Volunteering is an American tradition that has made an immeasurable contribution to communities, organizations, and individuals throughout the country. Volunteers are integral to the success and function of the National Park Service (NPS). Authorized by Public Law (PL) 91-357, the NPS Volunteers-In-Parks (VIP) Program can accept and use voluntary help and services from the public in a way that is mutually beneficial to the NPS and the volunteer.
Through the VIP Program, the NPS works hand-in-hand with communities to engage people of all ages and backgrounds in meaningful and mutually beneficial volunteer opportunities. Volunteers are accepted from the public without regard to race, creed, religion, age, sex, sexual orientation, color, national origin, or disability. Under the legislation, volunteers may be recruited without regard to Office of Personnel Management (OPM) regulations because they are not federal employees for any purposes other than liability, tort claims, and workers’ compensation.
Director’s Order #7: Volunteers-In-Parks (DO-7) provides direction to NPS staff who are responsible for and involved in implementing the VIP Program in parks and programs. This document, Reference Manual #7: Volunteers-In-Parks (RM-7), provides information needed to implement the requirements of DO-7 to help parks and programs plan and manage their volunteer programs. Links to other supporting resources are provided throughout this document.
(see DO-7, § 2)
Public Law 91-357, more commonly known as the Volunteers in the Parks Act of 1969 (54 USC 102301), was enacted in 1970. An amendment (PL 98-11) dated March 28, 1983, extended this program to include National Trails in Section II of the National Trails System Act.

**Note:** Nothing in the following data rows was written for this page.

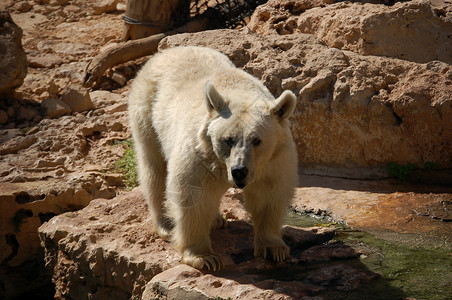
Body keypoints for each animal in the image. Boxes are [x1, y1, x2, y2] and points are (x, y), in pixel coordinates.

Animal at [128, 45, 296, 270]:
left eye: (256, 140)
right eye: (228, 139)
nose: (239, 171)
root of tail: (165, 52)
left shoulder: (274, 157)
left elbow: (268, 193)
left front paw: (274, 248)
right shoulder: (200, 153)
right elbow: (193, 195)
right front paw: (205, 257)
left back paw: (217, 220)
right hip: (148, 114)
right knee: (154, 169)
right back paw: (166, 225)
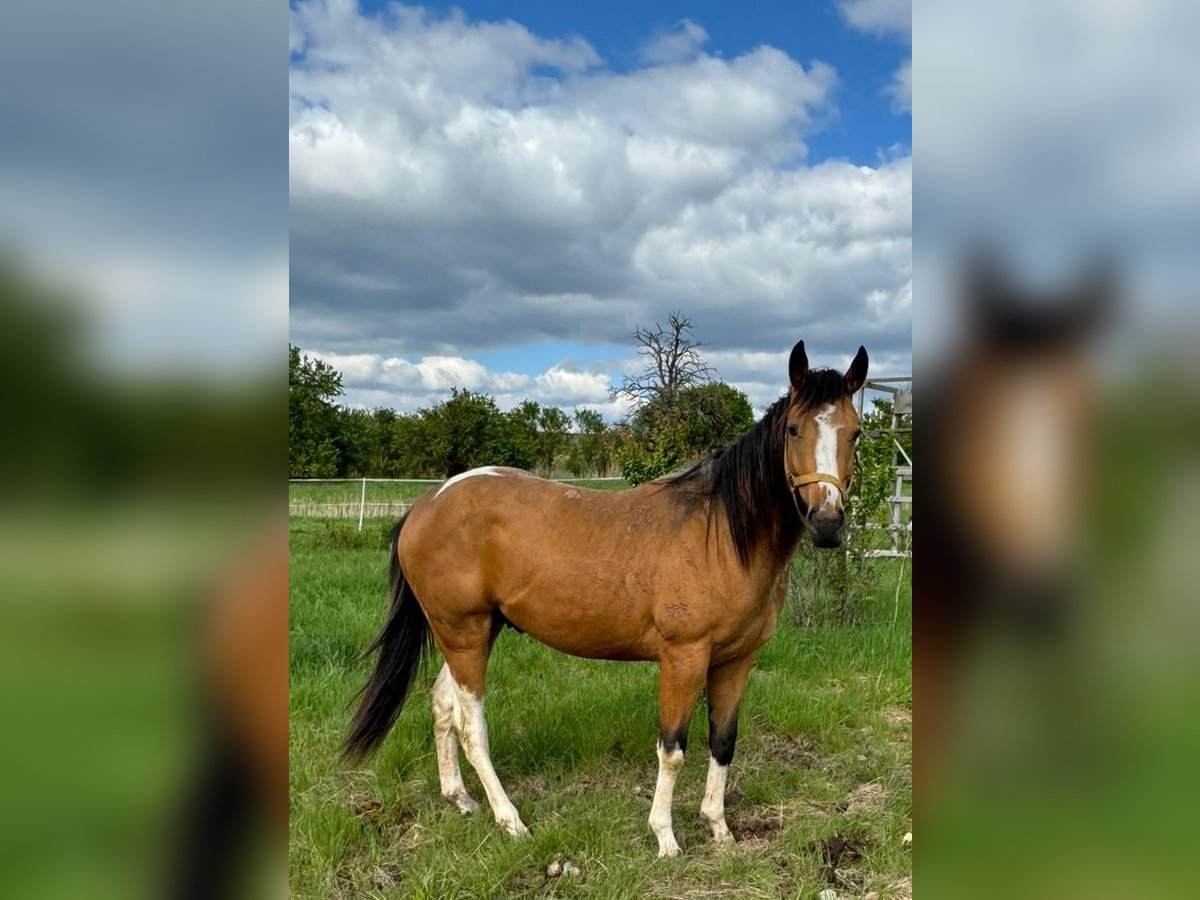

The Departmental Appropriations Bill (PL 102-154), dated November 13, 1991, allows permanent use of volunteer funding for “paying costs incidental to the utilization of services contributed by individuals who serve without compensation of services as volunteers in aid of work for units of the Department of the Interior.” Because volunteerism may intersect with other programs and functions within the NPS, additional regulations may apply.
Establishing Local Policy
The overarching policies and procedures needed to operate an effective, consistent volunteer program are documented in DO-7 and this reference manual. Unique circumstances within parks and programs, however, require local-level decisions. Therefore, each participating park or program must establish local policy on its engagement of volunteers as an organizational strategy, rather than a program, integral to the function and success of the National Park Service. This local policy is an extension of DO-7 and RM-7 and should include the park’s or program’s standard operating procedures and is commonly referred to as the volunteer handbook. Local policies are authorities delegated to superintendent/manager of each park unit or program office for which they are accountable, and should include guidance on:
Position management (including certification of volunteer position descriptions)
Vulnerable populations (e.g., children/youth, court-ordered community service, inmates, etc.)
Orientation and training
Uniform management and disposal
Allowable expense types and limits for reimbursements (e.g., cap on per diem)
Limited liability and/or thresholds for volunteer use of personal property
Awards and recognition
Local policy is considered “pre-decisional documentation” by the DOI solicitor, supports audit requirements, and helps the park or program proactively reduce guesswork, risk, and administrative time. Moreover, this local policy is tailored to the park’s or program’s management of its volunteer workforce within the parameters of applicable laws, regulations, and policies, and should be created through a local strategic planning process involving representation of the various involved parties across the park/program.